Les tubes sont également le produit de normes de propreté extrêmes. Toutes les missions planétaires de la NASA impliquent des processus exigeants pour empêcher l’introduction de matières organiques, inorganiques et biologiques terrestres. Toutefois, étant donné que ces tubes pourraient contenir la preuve que la vie existait autrefois ailleurs dans l’Univers, l’équipe de Mars 2020 devait réduire – encore plus – la possibilité qu’ils puissent héberger des indices terrestres susceptibles de compliquer le processus scientifique.
«Pour réaliser le type de science que la mission vise, nous devions limiter la quantité totale de composés organiques terrestres dans un échantillon donné à moins de 150 nanogrammes. Pour un ensemble de composés organiques particuliers – ceux qui sont très révélateurs de la vie – nous étions limités à moins de 15 nanogrammes pour chaque échantillon », précise Ian Clark, qui a participé au processus de “nettoyage” des tubes d’échantillonnage au JPL.

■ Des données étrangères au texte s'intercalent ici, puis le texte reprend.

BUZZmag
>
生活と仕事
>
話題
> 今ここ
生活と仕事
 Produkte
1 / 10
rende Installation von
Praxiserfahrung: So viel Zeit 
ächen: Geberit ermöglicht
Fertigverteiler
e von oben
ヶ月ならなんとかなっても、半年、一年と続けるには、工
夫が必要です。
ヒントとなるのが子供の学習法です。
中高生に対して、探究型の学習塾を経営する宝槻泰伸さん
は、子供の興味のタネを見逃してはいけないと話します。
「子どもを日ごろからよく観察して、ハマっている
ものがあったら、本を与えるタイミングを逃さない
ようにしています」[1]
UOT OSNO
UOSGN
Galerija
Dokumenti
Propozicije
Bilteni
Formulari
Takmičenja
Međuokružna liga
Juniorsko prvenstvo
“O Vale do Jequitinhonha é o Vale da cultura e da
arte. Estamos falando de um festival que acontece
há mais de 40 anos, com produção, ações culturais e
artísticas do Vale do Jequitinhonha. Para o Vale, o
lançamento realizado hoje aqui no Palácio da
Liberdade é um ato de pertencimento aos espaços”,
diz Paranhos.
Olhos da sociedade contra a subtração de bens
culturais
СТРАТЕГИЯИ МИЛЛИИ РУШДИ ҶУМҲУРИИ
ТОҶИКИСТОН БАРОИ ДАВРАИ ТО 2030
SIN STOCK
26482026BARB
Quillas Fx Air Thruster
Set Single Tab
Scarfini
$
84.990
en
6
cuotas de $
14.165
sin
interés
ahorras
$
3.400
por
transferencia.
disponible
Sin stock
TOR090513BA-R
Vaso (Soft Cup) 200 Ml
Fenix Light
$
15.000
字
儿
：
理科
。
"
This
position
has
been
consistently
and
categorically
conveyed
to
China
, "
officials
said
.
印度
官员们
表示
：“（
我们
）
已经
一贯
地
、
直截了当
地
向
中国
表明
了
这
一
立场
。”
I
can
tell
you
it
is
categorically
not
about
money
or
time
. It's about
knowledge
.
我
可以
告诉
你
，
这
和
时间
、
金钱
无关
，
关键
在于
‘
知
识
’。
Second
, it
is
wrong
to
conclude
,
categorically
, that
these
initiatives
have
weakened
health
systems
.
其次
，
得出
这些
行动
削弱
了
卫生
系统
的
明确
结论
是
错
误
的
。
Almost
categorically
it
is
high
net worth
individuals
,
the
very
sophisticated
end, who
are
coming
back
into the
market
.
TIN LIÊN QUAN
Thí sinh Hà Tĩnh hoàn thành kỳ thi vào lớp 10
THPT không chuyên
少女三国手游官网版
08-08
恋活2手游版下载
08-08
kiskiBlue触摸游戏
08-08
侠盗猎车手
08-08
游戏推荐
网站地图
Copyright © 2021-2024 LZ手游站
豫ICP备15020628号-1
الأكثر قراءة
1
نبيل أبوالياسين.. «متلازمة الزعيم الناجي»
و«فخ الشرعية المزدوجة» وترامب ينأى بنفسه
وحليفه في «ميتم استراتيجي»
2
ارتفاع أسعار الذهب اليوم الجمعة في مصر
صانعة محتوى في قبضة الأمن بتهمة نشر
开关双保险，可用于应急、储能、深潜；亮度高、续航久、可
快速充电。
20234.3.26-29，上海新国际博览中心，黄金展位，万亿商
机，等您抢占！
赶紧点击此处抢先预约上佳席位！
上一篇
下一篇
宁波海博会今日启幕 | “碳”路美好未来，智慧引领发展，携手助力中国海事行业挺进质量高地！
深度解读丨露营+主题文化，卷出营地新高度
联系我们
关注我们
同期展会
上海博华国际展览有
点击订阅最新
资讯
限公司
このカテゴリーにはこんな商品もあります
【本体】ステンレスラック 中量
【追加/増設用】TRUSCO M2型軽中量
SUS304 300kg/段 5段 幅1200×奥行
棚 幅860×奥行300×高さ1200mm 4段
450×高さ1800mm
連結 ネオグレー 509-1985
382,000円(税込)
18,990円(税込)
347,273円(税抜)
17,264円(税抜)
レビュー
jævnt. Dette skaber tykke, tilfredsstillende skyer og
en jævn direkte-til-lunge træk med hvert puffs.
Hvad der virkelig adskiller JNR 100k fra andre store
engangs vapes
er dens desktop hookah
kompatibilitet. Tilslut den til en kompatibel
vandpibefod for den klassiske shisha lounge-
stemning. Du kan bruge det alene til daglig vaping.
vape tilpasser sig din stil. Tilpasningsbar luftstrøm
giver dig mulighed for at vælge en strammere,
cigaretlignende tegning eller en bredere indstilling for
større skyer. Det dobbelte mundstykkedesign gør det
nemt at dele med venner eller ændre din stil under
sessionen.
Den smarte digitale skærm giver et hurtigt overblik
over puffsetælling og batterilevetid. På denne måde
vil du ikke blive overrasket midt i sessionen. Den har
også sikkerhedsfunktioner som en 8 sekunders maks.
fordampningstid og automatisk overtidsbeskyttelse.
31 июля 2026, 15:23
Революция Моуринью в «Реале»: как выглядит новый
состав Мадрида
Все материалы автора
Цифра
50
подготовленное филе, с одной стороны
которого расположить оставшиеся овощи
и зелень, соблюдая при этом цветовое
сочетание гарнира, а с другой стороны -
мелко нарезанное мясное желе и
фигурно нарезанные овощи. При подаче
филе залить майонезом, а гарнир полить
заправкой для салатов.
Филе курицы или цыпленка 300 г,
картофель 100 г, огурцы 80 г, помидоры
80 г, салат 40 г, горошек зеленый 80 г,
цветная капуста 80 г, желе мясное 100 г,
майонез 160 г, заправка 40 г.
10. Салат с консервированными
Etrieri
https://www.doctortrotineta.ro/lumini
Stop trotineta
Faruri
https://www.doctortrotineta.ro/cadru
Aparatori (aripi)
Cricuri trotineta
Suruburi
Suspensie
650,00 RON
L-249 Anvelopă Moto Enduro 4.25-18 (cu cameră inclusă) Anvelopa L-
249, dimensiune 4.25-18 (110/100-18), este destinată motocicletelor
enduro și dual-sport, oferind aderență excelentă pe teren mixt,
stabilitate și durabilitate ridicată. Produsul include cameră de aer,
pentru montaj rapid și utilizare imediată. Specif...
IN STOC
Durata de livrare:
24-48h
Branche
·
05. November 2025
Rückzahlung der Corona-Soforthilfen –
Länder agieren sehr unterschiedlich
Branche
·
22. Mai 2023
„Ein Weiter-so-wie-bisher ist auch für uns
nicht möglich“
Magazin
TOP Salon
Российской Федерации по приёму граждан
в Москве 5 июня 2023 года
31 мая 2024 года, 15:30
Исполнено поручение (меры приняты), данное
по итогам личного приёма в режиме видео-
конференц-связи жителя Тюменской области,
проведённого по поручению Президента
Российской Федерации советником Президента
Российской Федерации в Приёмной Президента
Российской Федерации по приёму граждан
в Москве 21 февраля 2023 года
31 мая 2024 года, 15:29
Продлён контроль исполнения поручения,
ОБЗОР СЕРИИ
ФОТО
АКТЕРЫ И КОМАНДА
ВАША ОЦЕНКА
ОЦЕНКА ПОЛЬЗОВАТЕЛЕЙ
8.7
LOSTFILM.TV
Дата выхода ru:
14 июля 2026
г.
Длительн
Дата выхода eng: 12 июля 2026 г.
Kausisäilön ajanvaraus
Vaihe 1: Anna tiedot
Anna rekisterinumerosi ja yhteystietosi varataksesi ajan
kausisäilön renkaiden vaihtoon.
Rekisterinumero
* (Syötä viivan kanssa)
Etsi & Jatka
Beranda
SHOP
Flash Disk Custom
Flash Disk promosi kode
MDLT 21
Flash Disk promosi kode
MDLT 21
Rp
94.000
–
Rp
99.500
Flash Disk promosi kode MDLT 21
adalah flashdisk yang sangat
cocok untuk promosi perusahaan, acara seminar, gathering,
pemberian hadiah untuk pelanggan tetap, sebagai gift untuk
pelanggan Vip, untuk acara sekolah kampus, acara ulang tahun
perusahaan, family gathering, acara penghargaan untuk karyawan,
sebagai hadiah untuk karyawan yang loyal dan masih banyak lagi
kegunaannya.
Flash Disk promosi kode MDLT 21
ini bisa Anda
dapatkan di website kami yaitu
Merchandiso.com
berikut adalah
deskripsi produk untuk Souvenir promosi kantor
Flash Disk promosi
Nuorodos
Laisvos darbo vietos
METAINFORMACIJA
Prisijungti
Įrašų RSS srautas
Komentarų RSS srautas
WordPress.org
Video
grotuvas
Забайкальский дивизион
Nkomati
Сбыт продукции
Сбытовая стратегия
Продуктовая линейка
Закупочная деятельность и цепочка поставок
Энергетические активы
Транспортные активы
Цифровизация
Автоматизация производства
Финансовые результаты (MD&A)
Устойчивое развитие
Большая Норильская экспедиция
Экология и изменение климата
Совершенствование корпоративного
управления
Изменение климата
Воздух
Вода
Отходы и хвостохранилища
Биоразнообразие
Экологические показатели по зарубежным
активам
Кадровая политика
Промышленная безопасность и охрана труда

À titre d’information, un nanogramme est un milliardième de gramme. Aussi, pour répondre à des spécifications aussi strictes, les ingénieurs ont dû repenser leurs processus. « Nous avons fait tout notre assemblage dans une “hyper-salle blanche”, qui est essentiellement une salle blanche à l’intérieur d’une salle blanche », poursuit l’ingénieur. Entre chaque étape d’assemblage, les tubes d’échantillons étaient nettoyés avec des jets d’air filtré, rincés à l’eau désionisée et nettoyés par ultrasons avec de l’acétone, de l’alcool sopropylique et d’autres agents de nettoyage exotiques ».
Au moment où les 43 tubes échantillons ont été sélectionnés, chacun avait généré plus de 250 pages de documentation et trois gigaoctets d’images et de vidéos.

Côté calendrier, le déroulé de la mission consistera à envoyer en 2026 un nouvel atterrisseur sur Mars, le Sample Retrieval Lander (SRL). Une fois posé (été 2028), celui-ci déploiera ensuite le Sample Fetch Rover dont l’objectif sera de récolter les tubes d’échantillons mis de côté par Perseverance. Ces derniers seront alors déposés dans une petite fusée, le Mars Ascent Vehicle (MAV), qui décollera au printemps 2029 pour se placer en orbite autour de Mars.
Pendant ce temps, à l’été 2028, l’ESA se chargera d’envoyer une sonde qui viendra récupérer les échantillons en orbite, avant de les ramener sur Terre en 2032.